[请你回答]
1) 对照下面的原文,判断(a)(b)(c)三句话是否与原文相符。每句回答“是”或“否”,并原样引出起决定作用的原文字句。
(a)顺铂母液要用新鲜培养基稀释到15μM。
(b)加入MTT以后,96孔板还要在CO2培养箱里孵育24h。
(c)免疫荧光法是按标记物的种类划分出来的一种染色方式。
2) 从下面的原文中一字不改地摘出一段:从含有“实验四细胞免疫荧光【原理】免”的那几个字开始,到“疫铁蛋白法及免疫胶体金发等。”为止。
3) 根据下面的原文回答(a)(b)(c)三个小问题,每个问题单独一行,答案也用(a)(b)(c)标出。
(a)用MTT法检测时,每孔要加入多少DMSO?
(b)免疫细胞化学技术又被称为什么技术?
(c)免疫荧光法要结合哪种拍照技术?

[原文]
■ ■ ■
二、细胞荷药1、用新鲜培养基将5mM顺铂母液的药物浓度稀释至15μM;2、从CO2培养箱中取出96孔板,吸弃培养基,实验组更换为上述含药物的新鲜培养基,对照组更换为新鲜培养基;3、将96孔板置于CO2培养箱中继续孵育培养24h。
三、MTT法检测1、从CO2培养箱中取出96孔板,吸弃培养基,每孔加入90μL新鲜培养基及10μL 5mg/mL MTT;2、将96孔板置于CO2培养箱中继续孵育培养4h;3、吸弃培养基,每孔加入100μL DMSO,震荡混匀10min;4、用酶标仪测定490nm处的吸光值(A490),计算细胞活力。
实验四细胞免疫荧光【原理】免疫细胞化学(immunohistochemistry),是利用抗原抗体间特异性结合的原理,同时借助特殊的标记技术,实现对细胞内目的抗原或抗体进行定位、定性或定量检测的一种技术。
它不仅特异性强、灵敏度高,而且克服了传统免疫学检测技术只能定性和定量,而不能定位的缺点,可以实现定性定量的同时对目的蛋白进行精确定位,因此又被称为原位免疫检测技术。
也正由于具备这些优势,免疫细胞化学技术已在免疫学、微生物学、病理学、肿瘤学以及临床检验等诸多领域中得以被广泛应用。
免疫细胞化学技术有多种染色方式,根据标记物的种类,分为免疫荧光法、免疫酶标法、免疫铁蛋白法及免疫胶体金发等。
其中,免疫荧光法结合激光共聚焦扫描显微镜拍照技术,大大提高了检测分辨率,可以更为精确地检测抗原的细胞定位及分布。
■ ■ ■
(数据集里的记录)

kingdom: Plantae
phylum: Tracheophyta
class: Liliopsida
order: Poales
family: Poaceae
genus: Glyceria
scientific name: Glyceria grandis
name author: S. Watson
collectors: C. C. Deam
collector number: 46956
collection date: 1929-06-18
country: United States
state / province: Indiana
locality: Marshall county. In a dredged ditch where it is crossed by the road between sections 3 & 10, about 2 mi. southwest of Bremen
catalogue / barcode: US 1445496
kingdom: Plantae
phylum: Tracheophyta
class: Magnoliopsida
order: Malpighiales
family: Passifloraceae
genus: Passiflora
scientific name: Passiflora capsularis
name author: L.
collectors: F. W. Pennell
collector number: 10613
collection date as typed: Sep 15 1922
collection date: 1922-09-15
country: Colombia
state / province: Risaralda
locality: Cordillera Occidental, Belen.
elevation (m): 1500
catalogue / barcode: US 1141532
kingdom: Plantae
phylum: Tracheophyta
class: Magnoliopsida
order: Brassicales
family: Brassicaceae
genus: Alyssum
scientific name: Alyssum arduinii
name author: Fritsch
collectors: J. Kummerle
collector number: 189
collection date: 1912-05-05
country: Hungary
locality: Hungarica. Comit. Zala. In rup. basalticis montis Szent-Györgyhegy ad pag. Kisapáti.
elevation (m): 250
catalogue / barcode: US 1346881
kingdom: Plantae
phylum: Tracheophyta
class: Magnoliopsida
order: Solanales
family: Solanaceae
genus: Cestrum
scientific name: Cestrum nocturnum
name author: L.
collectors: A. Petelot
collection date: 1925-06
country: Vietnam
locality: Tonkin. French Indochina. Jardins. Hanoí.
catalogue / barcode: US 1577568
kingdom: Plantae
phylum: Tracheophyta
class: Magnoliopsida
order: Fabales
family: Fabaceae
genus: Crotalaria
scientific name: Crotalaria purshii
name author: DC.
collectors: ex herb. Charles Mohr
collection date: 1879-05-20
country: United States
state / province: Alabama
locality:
■ ■ ■
[参考答案]
1)
(a)是:“用新鲜培养基将5mM顺铂母液的药物浓度稀释至15μM”
(b)否:“10μL 5mg/mL MTT;2、将96孔板置于CO2培养箱中继续孵育培养4h”
(c)是:“根据标记物的种类,分为免疫荧光法”

2)
实验四细胞免疫荧光【原理】免疫细胞化学(immunohistochemistry),是利用抗原抗体间特异性结合的原理,同时借助特殊的标记技术,实现对细胞内目的抗原或抗体进行定位、定性或定量检测的一种技术。
它不仅特异性强、灵敏度高,而且克服了传统免疫学检测技术只能定性和定量,而不能定位的缺点,可以实现定性定量的同时对目的蛋白进行精确定位,因此又被称为原位免疫检测技术。
也正由于具备这些优势,免疫细胞化学技术已在免疫学、微生物学、病理学、肿瘤学以及临床检验等诸多领域中得以被广泛应用。
免疫细胞化学技术有多种染色方式,根据标记物的种类,分为免疫荧光法、免疫酶标法、免疫铁蛋白法及免疫胶体金发等。

3)
(a)100μL
(b)原位免疫检测技术
(c)激光共聚焦扫描显微镜拍照技术